Recast all of the rows below as a numbered list, skipping any blank lines. Leave the pictures out of your answer.

(Items listed in a dataset)
☆ ☆ ☆ ☆

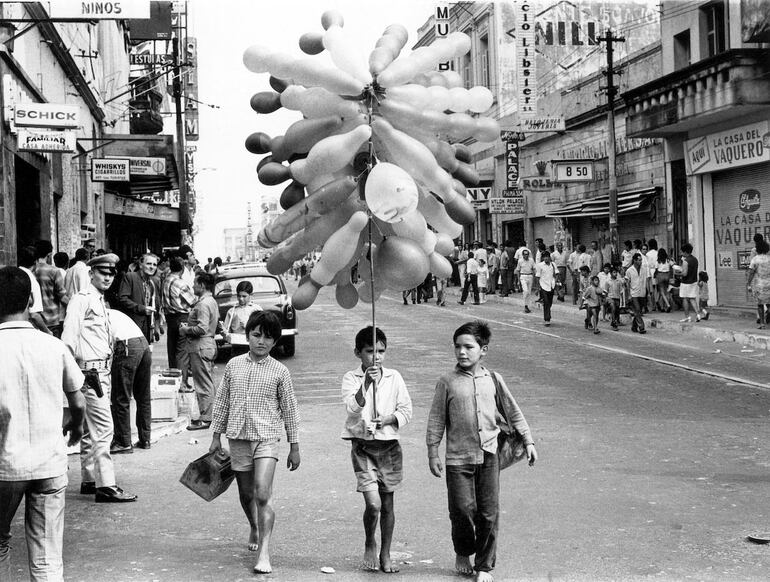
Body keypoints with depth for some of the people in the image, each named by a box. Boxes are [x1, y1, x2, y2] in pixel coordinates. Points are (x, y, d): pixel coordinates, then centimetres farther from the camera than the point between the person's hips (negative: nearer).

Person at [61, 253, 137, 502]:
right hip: (90, 371, -10)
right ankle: (106, 486, -9)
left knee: (91, 430, 15)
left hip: (102, 371, 10)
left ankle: (89, 480, 23)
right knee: (103, 428, -11)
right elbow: (69, 337, -16)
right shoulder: (82, 299, -10)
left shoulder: (102, 302, 18)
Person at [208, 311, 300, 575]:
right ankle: (254, 528, 44)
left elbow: (289, 409, 4)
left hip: (266, 437, -3)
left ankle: (264, 552, -14)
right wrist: (216, 436, 13)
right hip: (238, 437, 3)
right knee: (246, 493, 15)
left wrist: (294, 446, 5)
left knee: (263, 494, -16)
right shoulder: (233, 365, 5)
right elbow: (221, 401, 13)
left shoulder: (279, 371, -2)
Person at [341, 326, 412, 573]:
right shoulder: (351, 378, -4)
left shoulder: (394, 377, 4)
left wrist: (387, 419, -13)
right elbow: (352, 409, -19)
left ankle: (385, 554, 23)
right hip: (363, 446, -3)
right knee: (373, 504, -13)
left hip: (389, 446, 3)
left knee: (387, 504, 9)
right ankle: (369, 544, 15)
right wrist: (366, 383, -31)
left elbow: (406, 411, 4)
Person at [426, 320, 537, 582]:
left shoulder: (493, 380, 5)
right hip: (458, 458, -2)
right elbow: (436, 420, 2)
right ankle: (463, 553, 28)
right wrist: (433, 453, 0)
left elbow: (513, 412, 14)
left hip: (489, 456, 2)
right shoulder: (447, 382, -2)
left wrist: (528, 441, 12)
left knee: (489, 513, 3)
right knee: (463, 511, -1)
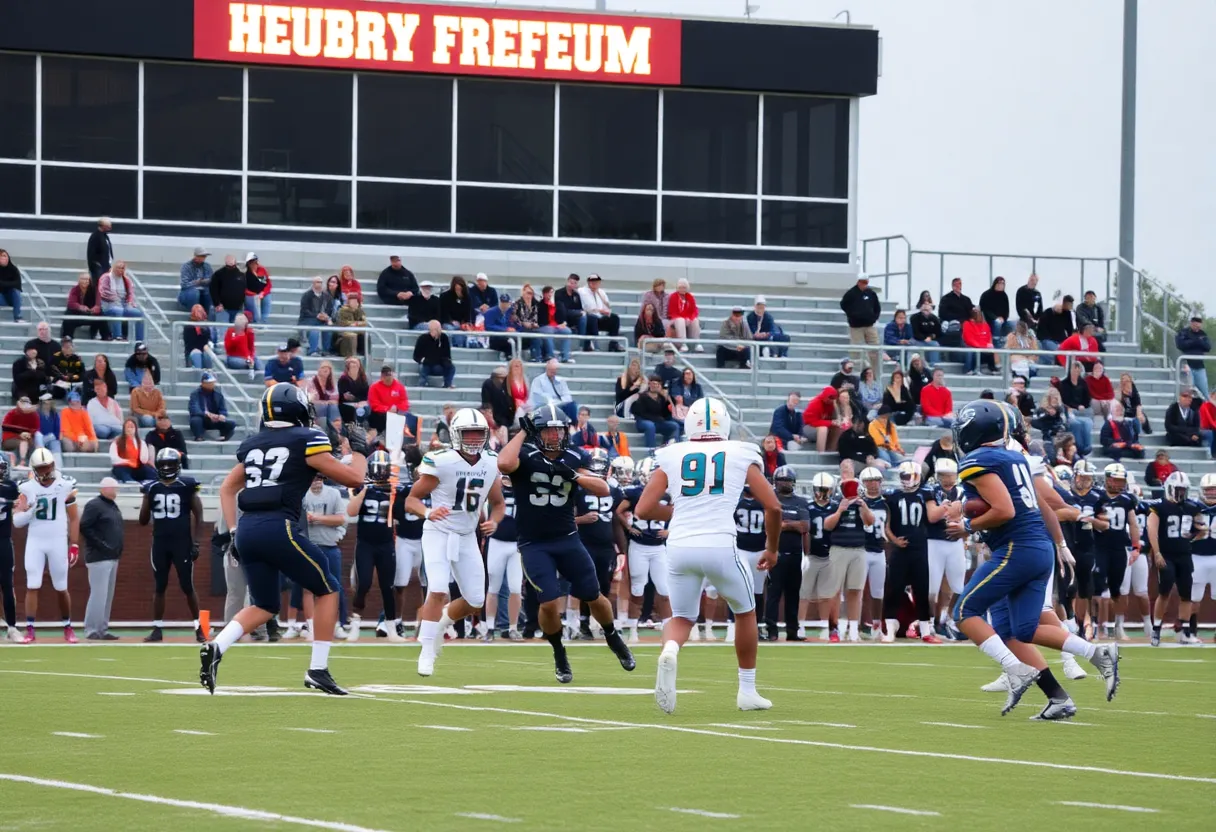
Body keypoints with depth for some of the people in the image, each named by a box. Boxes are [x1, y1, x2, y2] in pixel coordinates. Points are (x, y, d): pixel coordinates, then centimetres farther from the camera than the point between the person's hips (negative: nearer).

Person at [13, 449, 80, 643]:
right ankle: (29, 630, -5)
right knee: (32, 586, -6)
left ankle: (68, 627, 21)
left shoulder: (65, 486, -3)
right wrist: (25, 510, -22)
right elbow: (17, 522, -1)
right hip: (35, 542, 0)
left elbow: (73, 518, 3)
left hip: (58, 542, 0)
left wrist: (74, 545, 0)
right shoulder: (27, 488, -1)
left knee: (61, 588, 6)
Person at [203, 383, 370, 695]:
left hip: (247, 529, 6)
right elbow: (354, 478, 3)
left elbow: (227, 489, 22)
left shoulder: (253, 444, 18)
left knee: (265, 606, 19)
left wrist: (233, 532, 23)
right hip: (279, 528, -6)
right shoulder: (307, 440, 0)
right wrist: (359, 450, 21)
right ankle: (318, 670, 10)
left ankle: (215, 648, -6)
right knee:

☆ ☆ ☆ ☆

Solution to this problem >>
1. Body keypoints with depth for some of the people in the image, each named by a box. Boxes are [x1, y1, x2, y2] in pixel coordinates. Points are (x, y, d): pixel coordinates, then centimetres farther from the camera than the point between the person's hips (negative: nearer).
2. Person at [61, 253, 137, 502]:
3. right hip: (90, 371, -10)
4. right ankle: (106, 486, -9)
5. left knee: (91, 430, 15)
6. left hip: (102, 371, 10)
7. left ankle: (89, 480, 23)
8. right knee: (103, 428, -11)
9. right elbow: (69, 337, -16)
10. right shoulder: (82, 299, -10)
11. left shoulder: (102, 302, 18)
12. Person at [208, 311, 300, 575]:
13. right ankle: (254, 528, 44)
14. left elbow: (289, 409, 4)
15. left hip: (266, 437, -3)
16. left ankle: (264, 552, -14)
17. right wrist: (216, 436, 13)
18. right hip: (238, 437, 3)
19. right knee: (246, 493, 15)
20. left wrist: (294, 446, 5)
21. left knee: (263, 494, -16)
22. right shoulder: (233, 365, 5)
23. right elbow: (221, 401, 13)
24. left shoulder: (279, 371, -2)
25. Person at [341, 326, 412, 573]:
26. right shoulder: (351, 378, -4)
27. left shoulder: (394, 377, 4)
28. left wrist: (387, 419, -13)
29. right elbow: (352, 409, -19)
30. left ankle: (385, 554, 23)
31. right hip: (363, 446, -3)
32. right knee: (373, 504, -13)
33. left hip: (389, 446, 3)
34. left knee: (387, 504, 9)
35. right ankle: (369, 544, 15)
36. right wrist: (366, 383, -31)
37. left elbow: (406, 411, 4)
38. Person at [426, 320, 537, 582]:
39. left shoulder: (493, 380, 5)
40. right hip: (458, 458, -2)
41. right elbow: (436, 420, 2)
42. right ankle: (463, 553, 28)
43. right wrist: (433, 453, 0)
44. left elbow: (513, 412, 14)
45. left hip: (489, 456, 2)
46. right shoulder: (447, 382, -2)
47. left wrist: (528, 441, 12)
48. left knee: (489, 513, 3)
49. right knee: (463, 511, -1)
50. Body keypoints with depth for some of the people in the image, each named by a box. Boxes are [x1, y1, x2, y2] in pixel coordinates. Points are (x, y, d): pixel coordinates, then centimetres farther from the camera than the point between the person's hips (negative: nearer).
51. Person at [13, 449, 80, 643]:
52. right ankle: (29, 630, -5)
53. right knee: (32, 586, -6)
54. left ankle: (68, 627, 21)
55. left shoulder: (65, 486, -3)
56. right wrist: (25, 510, -22)
57. right elbow: (17, 522, -1)
58. right hip: (35, 542, 0)
59. left elbow: (73, 518, 3)
60. left hip: (58, 542, 0)
61. left wrist: (74, 545, 0)
62. right shoulder: (27, 488, -1)
63. left knee: (61, 588, 6)
64. Person at [203, 383, 370, 695]:
65. left hip: (247, 529, 6)
66. right elbow: (354, 478, 3)
67. left elbow: (227, 489, 22)
68. left shoulder: (253, 444, 18)
69. left knee: (265, 606, 19)
70. left wrist: (233, 532, 23)
71. right hip: (279, 528, -6)
72. right shoulder: (307, 440, 0)
73. right wrist: (359, 450, 21)
74. right ankle: (318, 670, 10)
75. left ankle: (215, 648, -6)
76. right knee:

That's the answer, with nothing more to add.